▸ Prompt A:
Convert the records into a JSON list of strings, one string per line with blank lines omitted, starting at the first line of the records and going on through the line that contains "red rectangle: rotated".

▸ Extract provided:
····················
Formal Methods for Software Development TDA294/DIT271, LP1, HT2017

Lab 1 -- Verifying properties with Spin

The first lab consists of two parts.

Part 1 -- The Dining Philosophers

This assignment is about modeling the dining philosophers problem in Promela. A number of philosophers have gathered around a table to eat spaghetti. There are N philosophers around the table and N forks on the table. Philosophers are a very special breed and they need two forks to be able to eat. This means that they need to share forks with each other. When philosophers are not eating they likes to busy themselves with some thinking. The picture to the right illustrates five philosophers sitting around a table with five forks.

Our model will contain philosophers modeled by Promela procedures:

proctype phil(int id) {
  do
  :: /* ... */
  od
}

Notice how the process contains a do loop and thus runs indefinitely. Philosophers really do nothing but eating and thinking. As a start, eating and thinking can be modeled by simply printing something like this:

proctype phil(int id) {
  do
    :: printf("thinking\n");
       /* ... */
       printf("eating\n");
       /* ... */
  od
}

There are still a few /* ... */ to fill in with useful code. But at this stage it is possible to instantiate some of the processes and let them run producing some output.

#define NUM_PHIL 4

proctype phil(int id) {
  do
    :: printf("thinking\n");
       /* ... */
       printf("eating\n");
       /* ... */
  od
}

init  {
  int i = 0;

  do
  :: i >= NUM_PHIL -> break
  :: else -> run phil(i);
	     i++
  od
}

On the online web-interface you find this Promela file under the course material link. Simulate it using Spin by clicking the Run button (specifying a maximum number of steps is recommended). If you are using the command line, type spin Philosophers.pml. The output results in something similar to (note that a different indentation signifies a different process):

thinking
     eating
     thinking
	 thinking
	 eating
	     thinking
     eating
	     eating
	 thinking
	 eating
	     thinking
	     eating
     thinking
	 thinking
     eating
	 eating
		 thinking
     thinking
		 eating
	     thinking
	 thinking
	     eating
     eating
	 eating
     thinking
	     thinking
		 thinking
     eating
	 thinking
		     thinking

While we can see philosophers being active, it is yet hard to see if they actually use any utensils.
····················
▸ Exercise input:
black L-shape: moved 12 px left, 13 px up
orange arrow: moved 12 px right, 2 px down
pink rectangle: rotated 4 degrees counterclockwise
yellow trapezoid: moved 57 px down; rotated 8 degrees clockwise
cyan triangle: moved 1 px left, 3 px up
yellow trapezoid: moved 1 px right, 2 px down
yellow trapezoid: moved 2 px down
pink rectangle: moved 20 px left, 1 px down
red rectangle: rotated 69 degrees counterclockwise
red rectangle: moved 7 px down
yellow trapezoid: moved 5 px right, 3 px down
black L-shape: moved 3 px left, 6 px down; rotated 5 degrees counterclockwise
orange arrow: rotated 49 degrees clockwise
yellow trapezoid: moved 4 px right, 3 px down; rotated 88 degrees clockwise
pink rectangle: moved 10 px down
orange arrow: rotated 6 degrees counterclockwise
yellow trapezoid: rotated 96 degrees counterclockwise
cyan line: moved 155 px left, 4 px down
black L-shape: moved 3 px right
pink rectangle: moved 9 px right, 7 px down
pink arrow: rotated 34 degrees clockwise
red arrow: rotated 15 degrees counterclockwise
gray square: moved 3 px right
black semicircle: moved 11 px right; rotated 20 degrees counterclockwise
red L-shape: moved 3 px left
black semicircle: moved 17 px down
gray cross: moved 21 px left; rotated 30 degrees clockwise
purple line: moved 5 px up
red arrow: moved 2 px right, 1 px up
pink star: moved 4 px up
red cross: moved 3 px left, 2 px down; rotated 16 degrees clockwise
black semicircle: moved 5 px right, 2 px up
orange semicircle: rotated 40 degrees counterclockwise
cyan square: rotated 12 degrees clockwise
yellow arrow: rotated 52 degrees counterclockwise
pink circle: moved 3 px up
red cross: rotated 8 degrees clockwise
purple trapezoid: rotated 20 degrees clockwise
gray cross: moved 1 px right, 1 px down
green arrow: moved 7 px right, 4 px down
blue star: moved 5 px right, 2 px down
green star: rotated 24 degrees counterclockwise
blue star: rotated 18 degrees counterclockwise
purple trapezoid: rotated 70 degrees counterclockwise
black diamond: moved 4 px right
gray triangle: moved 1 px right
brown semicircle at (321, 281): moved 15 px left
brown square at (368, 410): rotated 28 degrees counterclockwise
····················
▸ Prompt B:
Using the Spin lab text, answer yes or no to each statement and quote the words that decide it: (i) The philosophers in the model are represented by Promela procedures. (ii) The example file sets NUM_PHIL to 5. (iii) When simulating with the Run button, specifying a maximum number of steps is recommended.

▸ Response A:
[
  "black L-shape: moved 12 px left, 13 px up",
  "orange arrow: moved 12 px right, 2 px down",
  "pink rectangle: rotated 4 degrees counterclockwise",
  "yellow trapezoid: moved 57 px down; rotated 8 degrees clockwise",
  "cyan triangle: moved 1 px left, 3 px up",
  "yellow trapezoid: moved 1 px right, 2 px down",
  "yellow trapezoid: moved 2 px down",
  "pink rectangle: moved 20 px left, 1 px down",
  "red rectangle: rotated 69 degrees counterclockwise"
]

▸ Response B:
(i) Yes: "Our model will contain philosophers modeled by Promela procedures"
(ii) No: "#define NUM_PHIL 4"
(iii) Yes: "specifying a maximum number of steps is recommended"